Evolution of our queuing technology
A year or so later, Microsoft stopped supporting Service Bus under Windows Server so it was time to move on again. There being no obvious alternatives in the Microsoft .NET stack, we opted for RabbitMQ in our VM environment while continuing with Service Bus in Azure.
RabbitMQ was probably one of the largest technology mistakes we have ever made. While it’s a superb product, it was an exceptionally poor match for our workloads, deployment model and environment.
After a year of staving off queue partitions, we decided to move on (again). This time, we picked MSMQ (Microsoft Message Queuing) for our South African environment.
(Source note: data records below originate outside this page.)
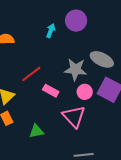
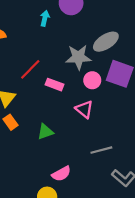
gray ellipse: (102, 59) -> (106, 42), turned -50
pink triangle: (74, 117) -> (84, 109), size x0.7

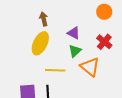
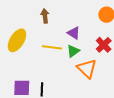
yellow ellipse: (40, 43) -> (17, 40), moved
yellow line: (55, 70) -> (52, 47), moved

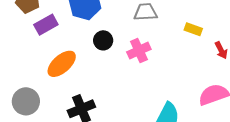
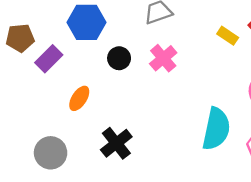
yellow rectangle: (193, 29) -> (228, 36), moved, turned 30
orange ellipse: (62, 64) -> (79, 98), size x0.7

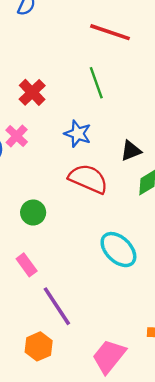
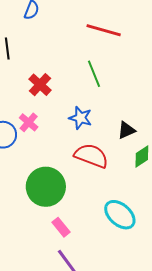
green circle: (33, 213) -> (46, 187), size x1.8
pink rectangle: (27, 265) -> (61, 227), moved

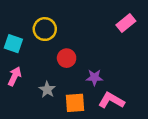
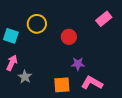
red circle: (67, 58) -> (69, 37), moved
gray star: (47, 90) -> (25, 77), moved

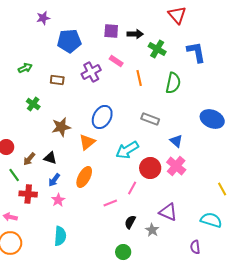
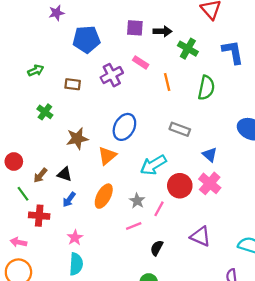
pink star: (58, 200) -> (75, 238), moved
gray star: (152, 230) -> (137, 201), moved

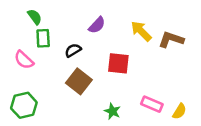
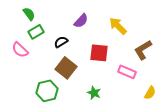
green rectangle: (43, 38) -> (36, 32), turned 63
brown L-shape: (171, 39) -> (143, 50), moved, turned -50
pink rectangle: (152, 104) -> (127, 72), moved
green hexagon: (24, 105) -> (47, 91), moved

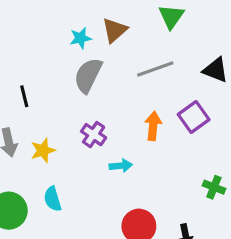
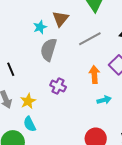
cyan arrow: (121, 166) -> (104, 100), moved
cyan semicircle: (53, 199) -> (30, 124), moved

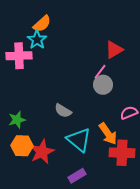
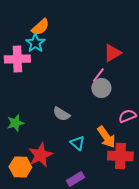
cyan triangle: (79, 140) -> (77, 143), size x0.6
orange hexagon: (22, 146) -> (20, 167), moved

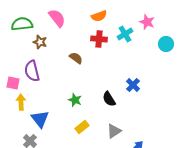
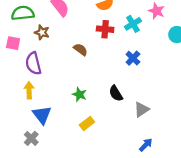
pink square: (13, 83) -> (13, 43), moved
blue cross: (133, 85) -> (133, 58), moved
yellow arrow: (21, 102) -> (29, 90), moved
gray triangle: (114, 131) -> (142, 109), moved

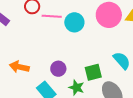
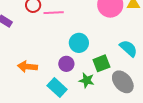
cyan circle: (74, 22) -> (79, 43), moved

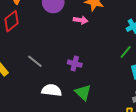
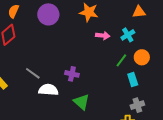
pink arrow: (81, 20) -> (103, 36), moved
white semicircle: (52, 90) -> (48, 90), moved

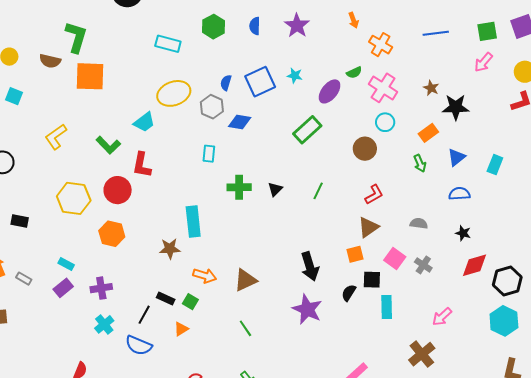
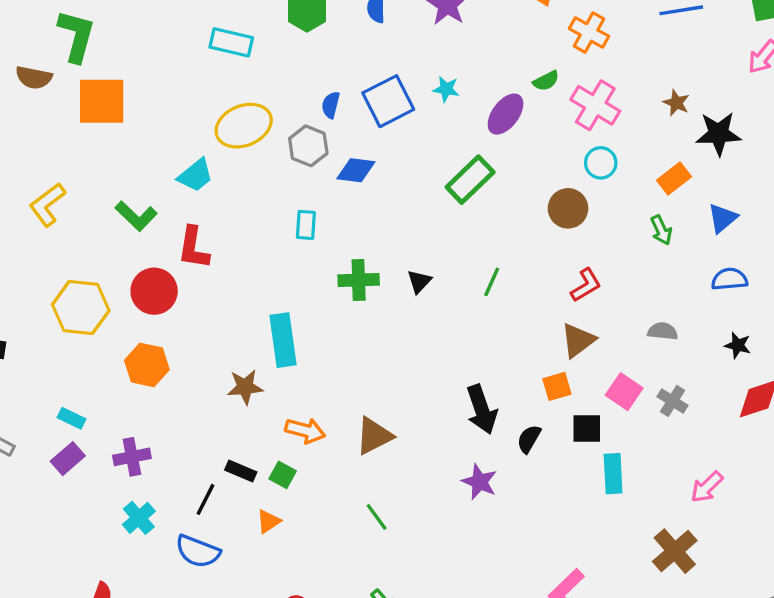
black semicircle: (349, 293) -> (529, 439), moved
purple star: (307, 309) -> (479, 482), size x0.7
Simplistic but proven, it served us well. It required no additional components, no complex configuration and best of all it was stable.
The next inflection point was that as our Azure utilisation started to pick up and we built more instrumentation into the platform, we started noticing spurious spikes in processing latency. We tracked the issue down to the Azure Service Bus. Azure Service Bus comes in a few different flavours but basically one type is shared, the other is dedicated. We were using shared but to move to dedicated was a 60x increase in cost which was untenable.
As we dug deeper into the problem we found out that not only were there insanely high delays in processing messages on the queues (think upwards of 120 seconds) but actually the average processing times were unacceptable high too (often upwards of 100ms).
Over the course of a few weeks we experimented with some mitigation techniques that would deal with the massive latency spikes. None of them worked well enough and we never deployed them into production.
What we realized about queues
As we were deciding how to tackle this problem, we realised we had been missing the wood for the trees and began to question why we were using queues in the first place.
Queues are intended to process messages where asynchronous communication is required. Our mistake had been to use them as a solution for remote procedure call (RPC). This insight was critical because we realised we didn’t actually need or want a middleman to process messages – in Flowgear all communication is essentially synchronous.
Flowgear’s new architecture
We developed a new architecture that allowed direct role-to-role communication (identical in both Azure PaaS and VM environments). We implemented this by publishing a small RESTful service within each role. Any role can then communicate with any other role via the REST API and a simple role-discovery service permits the consumer to locate a desired target role.
As a bonus, the role discovery service also tracks load levels in each role which enabled us to implement orchestrator-independent load balancing.
The new architecture went live in August and we’ve been very happy with the results. The extreme latency spikes we had seen under Azure Service Bus were eradicated and our average message delivery time was reduced by between 20ms and 80ms (one environment actually saw a reduction of 300ms!)
If you’re looking for a way to communicate across roles in your service, consider whether you’re actually looking for RPC or queues. A simple heuristic for this determination is to consider whether you want asynchronous or synchronous communication. If you need synchronous communication, queues are probably the wrong approach.